**Stored data entries**
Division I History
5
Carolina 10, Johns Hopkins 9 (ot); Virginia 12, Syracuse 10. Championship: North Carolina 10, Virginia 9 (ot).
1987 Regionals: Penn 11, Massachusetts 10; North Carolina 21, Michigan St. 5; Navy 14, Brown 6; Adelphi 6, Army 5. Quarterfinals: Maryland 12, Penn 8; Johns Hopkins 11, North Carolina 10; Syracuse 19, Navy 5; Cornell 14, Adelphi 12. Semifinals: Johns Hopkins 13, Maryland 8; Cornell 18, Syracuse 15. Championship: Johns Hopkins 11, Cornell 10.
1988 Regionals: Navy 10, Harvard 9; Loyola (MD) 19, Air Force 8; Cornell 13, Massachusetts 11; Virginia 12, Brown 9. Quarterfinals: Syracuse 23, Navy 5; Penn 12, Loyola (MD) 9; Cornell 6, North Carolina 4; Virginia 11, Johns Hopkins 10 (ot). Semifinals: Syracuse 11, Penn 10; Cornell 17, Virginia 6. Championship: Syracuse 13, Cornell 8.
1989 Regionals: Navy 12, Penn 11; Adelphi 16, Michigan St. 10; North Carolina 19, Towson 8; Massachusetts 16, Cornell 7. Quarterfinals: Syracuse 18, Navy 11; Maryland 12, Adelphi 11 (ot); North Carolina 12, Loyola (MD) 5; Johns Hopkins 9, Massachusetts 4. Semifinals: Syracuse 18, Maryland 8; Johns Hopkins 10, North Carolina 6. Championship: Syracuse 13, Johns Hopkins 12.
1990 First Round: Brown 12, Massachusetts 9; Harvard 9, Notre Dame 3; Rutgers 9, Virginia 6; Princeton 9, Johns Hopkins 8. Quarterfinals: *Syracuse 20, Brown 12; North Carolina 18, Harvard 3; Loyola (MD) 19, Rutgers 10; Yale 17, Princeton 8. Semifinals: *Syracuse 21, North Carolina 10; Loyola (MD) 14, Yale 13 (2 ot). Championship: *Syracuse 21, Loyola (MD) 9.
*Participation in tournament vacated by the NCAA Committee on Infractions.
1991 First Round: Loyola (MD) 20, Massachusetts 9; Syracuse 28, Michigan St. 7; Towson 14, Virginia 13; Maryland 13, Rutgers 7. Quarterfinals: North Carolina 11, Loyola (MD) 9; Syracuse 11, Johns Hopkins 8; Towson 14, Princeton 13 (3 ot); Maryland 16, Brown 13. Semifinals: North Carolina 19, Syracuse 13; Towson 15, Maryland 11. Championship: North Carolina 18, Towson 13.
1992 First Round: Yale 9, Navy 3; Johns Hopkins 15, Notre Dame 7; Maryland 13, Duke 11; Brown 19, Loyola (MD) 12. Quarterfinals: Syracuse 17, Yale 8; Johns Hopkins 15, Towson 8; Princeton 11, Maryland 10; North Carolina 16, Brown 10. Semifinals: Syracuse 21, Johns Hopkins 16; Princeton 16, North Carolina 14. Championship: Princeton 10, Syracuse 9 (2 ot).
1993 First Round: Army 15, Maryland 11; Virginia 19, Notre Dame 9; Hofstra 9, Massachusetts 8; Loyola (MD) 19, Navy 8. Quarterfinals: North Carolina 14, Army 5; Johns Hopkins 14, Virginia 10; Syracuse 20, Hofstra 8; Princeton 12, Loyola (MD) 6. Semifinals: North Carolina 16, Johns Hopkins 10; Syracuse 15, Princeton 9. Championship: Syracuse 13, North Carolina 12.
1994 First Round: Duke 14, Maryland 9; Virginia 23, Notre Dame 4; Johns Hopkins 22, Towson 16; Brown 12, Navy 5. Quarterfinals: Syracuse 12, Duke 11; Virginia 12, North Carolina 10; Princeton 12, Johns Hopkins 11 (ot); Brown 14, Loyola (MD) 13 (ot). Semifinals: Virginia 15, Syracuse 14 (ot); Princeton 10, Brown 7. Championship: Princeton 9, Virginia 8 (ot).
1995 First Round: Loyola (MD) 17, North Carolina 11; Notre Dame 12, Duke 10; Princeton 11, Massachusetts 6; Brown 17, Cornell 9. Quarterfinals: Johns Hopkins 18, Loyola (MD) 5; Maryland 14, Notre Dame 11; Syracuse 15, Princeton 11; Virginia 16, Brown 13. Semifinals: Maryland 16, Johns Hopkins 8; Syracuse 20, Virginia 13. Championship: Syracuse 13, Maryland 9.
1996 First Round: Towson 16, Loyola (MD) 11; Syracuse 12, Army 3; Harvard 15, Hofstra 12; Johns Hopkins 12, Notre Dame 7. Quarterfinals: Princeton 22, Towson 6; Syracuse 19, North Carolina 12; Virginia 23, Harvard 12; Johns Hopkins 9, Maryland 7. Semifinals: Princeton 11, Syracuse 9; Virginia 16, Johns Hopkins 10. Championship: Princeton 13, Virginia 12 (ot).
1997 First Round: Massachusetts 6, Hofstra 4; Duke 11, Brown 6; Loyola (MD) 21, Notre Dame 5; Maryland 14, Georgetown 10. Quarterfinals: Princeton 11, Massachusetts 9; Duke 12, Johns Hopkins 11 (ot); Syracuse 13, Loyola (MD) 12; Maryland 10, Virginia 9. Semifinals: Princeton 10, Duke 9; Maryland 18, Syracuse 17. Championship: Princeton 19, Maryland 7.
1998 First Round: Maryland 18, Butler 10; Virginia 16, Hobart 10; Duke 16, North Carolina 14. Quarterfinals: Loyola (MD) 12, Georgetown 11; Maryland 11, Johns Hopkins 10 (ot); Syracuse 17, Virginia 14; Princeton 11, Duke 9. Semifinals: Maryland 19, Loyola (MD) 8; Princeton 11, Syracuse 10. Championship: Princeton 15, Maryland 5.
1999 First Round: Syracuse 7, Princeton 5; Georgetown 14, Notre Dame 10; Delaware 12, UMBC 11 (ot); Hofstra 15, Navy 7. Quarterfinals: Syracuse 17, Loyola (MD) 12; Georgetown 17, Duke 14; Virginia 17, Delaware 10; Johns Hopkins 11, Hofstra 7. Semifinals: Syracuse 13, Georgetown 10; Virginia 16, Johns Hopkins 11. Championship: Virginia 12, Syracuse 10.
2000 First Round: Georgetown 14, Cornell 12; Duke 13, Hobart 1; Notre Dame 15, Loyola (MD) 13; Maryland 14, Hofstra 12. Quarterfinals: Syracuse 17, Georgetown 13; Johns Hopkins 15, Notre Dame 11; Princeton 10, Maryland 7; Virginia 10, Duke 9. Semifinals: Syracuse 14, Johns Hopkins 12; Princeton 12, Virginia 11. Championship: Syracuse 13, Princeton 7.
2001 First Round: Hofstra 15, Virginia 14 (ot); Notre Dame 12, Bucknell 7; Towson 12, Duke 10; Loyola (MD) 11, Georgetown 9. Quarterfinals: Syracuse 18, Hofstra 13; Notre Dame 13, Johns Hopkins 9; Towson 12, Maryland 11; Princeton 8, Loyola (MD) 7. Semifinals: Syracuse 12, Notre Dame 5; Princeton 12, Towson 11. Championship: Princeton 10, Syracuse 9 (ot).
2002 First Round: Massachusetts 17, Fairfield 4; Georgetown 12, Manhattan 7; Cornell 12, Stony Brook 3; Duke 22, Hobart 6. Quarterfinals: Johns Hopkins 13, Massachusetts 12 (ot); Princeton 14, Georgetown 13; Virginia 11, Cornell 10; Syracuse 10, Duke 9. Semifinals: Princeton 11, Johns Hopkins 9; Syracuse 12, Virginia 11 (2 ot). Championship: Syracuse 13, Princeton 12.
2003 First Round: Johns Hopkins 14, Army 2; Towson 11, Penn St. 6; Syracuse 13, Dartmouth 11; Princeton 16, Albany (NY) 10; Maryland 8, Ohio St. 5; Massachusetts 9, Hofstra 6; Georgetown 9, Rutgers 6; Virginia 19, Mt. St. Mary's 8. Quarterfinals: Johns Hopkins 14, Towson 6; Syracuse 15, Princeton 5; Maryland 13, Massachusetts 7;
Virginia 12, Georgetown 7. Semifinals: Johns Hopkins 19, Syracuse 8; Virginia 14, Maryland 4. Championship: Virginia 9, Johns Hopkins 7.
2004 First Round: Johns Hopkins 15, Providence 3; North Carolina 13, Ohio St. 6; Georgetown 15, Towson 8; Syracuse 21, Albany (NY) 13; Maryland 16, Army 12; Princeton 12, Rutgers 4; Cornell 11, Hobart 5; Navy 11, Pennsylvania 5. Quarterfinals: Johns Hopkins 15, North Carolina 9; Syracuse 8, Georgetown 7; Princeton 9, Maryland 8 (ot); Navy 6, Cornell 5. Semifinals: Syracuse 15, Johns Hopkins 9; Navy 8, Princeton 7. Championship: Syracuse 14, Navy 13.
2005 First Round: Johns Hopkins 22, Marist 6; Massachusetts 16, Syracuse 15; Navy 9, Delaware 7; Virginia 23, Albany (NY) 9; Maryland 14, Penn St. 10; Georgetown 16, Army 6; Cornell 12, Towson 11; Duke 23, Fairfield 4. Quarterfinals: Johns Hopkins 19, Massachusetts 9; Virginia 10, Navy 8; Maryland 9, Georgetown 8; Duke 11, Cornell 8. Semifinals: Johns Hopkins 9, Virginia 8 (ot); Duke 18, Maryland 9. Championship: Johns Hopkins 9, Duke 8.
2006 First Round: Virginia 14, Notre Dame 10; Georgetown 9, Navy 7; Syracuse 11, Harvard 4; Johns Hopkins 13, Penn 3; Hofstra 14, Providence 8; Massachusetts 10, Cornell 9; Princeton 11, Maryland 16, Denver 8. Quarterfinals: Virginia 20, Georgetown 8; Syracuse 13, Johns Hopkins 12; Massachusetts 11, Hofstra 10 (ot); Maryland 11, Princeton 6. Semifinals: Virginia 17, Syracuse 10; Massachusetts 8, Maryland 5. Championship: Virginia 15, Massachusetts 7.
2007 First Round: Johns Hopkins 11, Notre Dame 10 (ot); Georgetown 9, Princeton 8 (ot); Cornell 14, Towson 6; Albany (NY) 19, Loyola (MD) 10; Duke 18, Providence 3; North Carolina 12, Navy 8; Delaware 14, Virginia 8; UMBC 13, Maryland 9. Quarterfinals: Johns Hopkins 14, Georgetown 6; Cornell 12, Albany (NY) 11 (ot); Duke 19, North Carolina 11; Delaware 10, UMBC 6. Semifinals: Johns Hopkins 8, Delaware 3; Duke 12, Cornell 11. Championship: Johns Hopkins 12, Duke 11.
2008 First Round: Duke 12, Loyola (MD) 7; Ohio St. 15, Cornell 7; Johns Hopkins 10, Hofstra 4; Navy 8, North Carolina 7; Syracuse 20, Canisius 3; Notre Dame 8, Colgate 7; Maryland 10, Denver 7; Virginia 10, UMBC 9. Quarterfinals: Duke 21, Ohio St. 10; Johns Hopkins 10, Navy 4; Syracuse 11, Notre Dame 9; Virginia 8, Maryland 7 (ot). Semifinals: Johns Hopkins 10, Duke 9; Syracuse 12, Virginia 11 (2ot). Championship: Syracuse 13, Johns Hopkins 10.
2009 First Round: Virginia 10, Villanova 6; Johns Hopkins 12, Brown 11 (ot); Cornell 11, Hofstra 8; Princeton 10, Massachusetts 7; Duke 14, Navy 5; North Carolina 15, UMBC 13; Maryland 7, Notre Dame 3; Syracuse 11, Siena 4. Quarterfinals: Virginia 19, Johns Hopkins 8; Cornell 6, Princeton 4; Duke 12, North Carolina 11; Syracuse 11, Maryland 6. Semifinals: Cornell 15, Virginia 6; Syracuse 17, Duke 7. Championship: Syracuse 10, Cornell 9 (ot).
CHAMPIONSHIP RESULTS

**INSTRUCTIONS TO FOLLOW**
Write down exactly the line with "2007 First Round: Johns", then each line after it through the end of the data.

**RESPONSE TO THE TASK**
2007 First Round: Johns Hopkins 11, Notre Dame 10 (ot); Georgetown 9, Princeton 8 (ot); Cornell 14, Towson 6; Albany (NY) 19, Loyola (MD) 10; Duke 18, Providence 3; North Carolina 12, Navy 8; Delaware 14, Virginia 8; UMBC 13, Maryland 9. Quarterfinals: Johns Hopkins 14, Georgetown 6; Cornell 12, Albany (NY) 11 (ot); Duke 19, North Carolina 11; Delaware 10, UMBC 6. Semifinals: Johns Hopkins 8, Delaware 3; Duke 12, Cornell 11. Championship: Johns Hopkins 12, Duke 11.
2008 First Round: Duke 12, Loyola (MD) 7; Ohio St. 15, Cornell 7; Johns Hopkins 10, Hofstra 4; Navy 8, North Carolina 7; Syracuse 20, Canisius 3; Notre Dame 8, Colgate 7; Maryland 10, Denver 7; Virginia 10, UMBC 9. Quarterfinals: Duke 21, Ohio St. 10; Johns Hopkins 10, Navy 4; Syracuse 11, Notre Dame 9; Virginia 8, Maryland 7 (ot). Semifinals: Johns Hopkins 10, Duke 9; Syracuse 12, Virginia 11 (2ot). Championship: Syracuse 13, Johns Hopkins 10.
2009 First Round: Virginia 10, Villanova 6; Johns Hopkins 12, Brown 11 (ot); Cornell 11, Hofstra 8; Princeton 10, Massachusetts 7; Duke 14, Navy 5; North Carolina 15, UMBC 13; Maryland 7, Notre Dame 3; Syracuse 11, Siena 4. Quarterfinals: Virginia 19, Johns Hopkins 8; Cornell 6, Princeton 4; Duke 12, North Carolina 11; Syracuse 11, Maryland 6. Semifinals: Cornell 15, Virginia 6; Syracuse 17, Duke 7. Championship: Syracuse 10, Cornell 9 (ot).
CHAMPIONSHIP RESULTS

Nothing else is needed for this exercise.